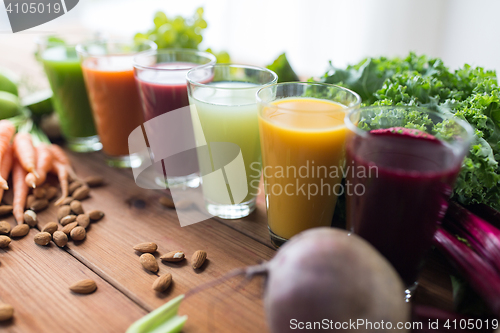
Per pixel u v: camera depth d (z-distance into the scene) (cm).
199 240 81
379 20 202
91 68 100
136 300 65
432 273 71
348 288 45
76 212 89
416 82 82
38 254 76
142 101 94
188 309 63
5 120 110
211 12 255
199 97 78
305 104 72
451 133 58
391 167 55
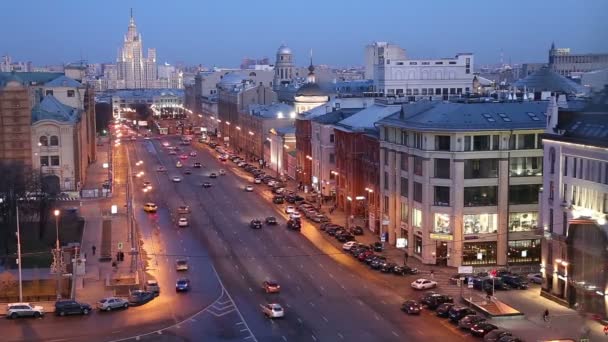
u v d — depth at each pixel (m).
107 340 79.25
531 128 109.75
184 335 80.56
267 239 131.38
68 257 118.12
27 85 186.88
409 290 98.44
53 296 98.25
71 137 181.50
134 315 88.56
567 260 87.31
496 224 111.25
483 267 110.19
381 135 129.12
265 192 187.75
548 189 94.00
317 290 98.69
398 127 118.75
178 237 133.00
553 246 92.12
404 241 120.25
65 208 159.62
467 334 79.88
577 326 80.75
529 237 112.19
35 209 134.50
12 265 113.69
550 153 93.31
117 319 87.06
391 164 125.31
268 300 94.06
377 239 130.88
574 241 85.88
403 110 121.25
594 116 87.06
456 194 109.81
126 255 119.31
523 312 86.94
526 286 98.69
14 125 178.50
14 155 179.25
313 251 122.06
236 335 80.25
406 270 106.62
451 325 83.25
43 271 108.44
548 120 94.75
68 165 182.12
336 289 99.12
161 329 82.94
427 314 87.81
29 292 102.50
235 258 117.25
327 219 146.62
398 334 80.06
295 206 163.62
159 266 112.25
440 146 111.00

----

In the answer, return exactly the lines from the line containing "126 255 119.31" to the end of the records above, and no others.

**The answer:**
126 255 119.31
523 312 86.94
526 286 98.69
14 125 178.50
14 155 179.25
313 251 122.06
236 335 80.25
406 270 106.62
451 325 83.25
43 271 108.44
548 120 94.75
68 165 182.12
336 289 99.12
161 329 82.94
427 314 87.81
29 292 102.50
235 258 117.25
327 219 146.62
398 334 80.06
295 206 163.62
159 266 112.25
440 146 111.00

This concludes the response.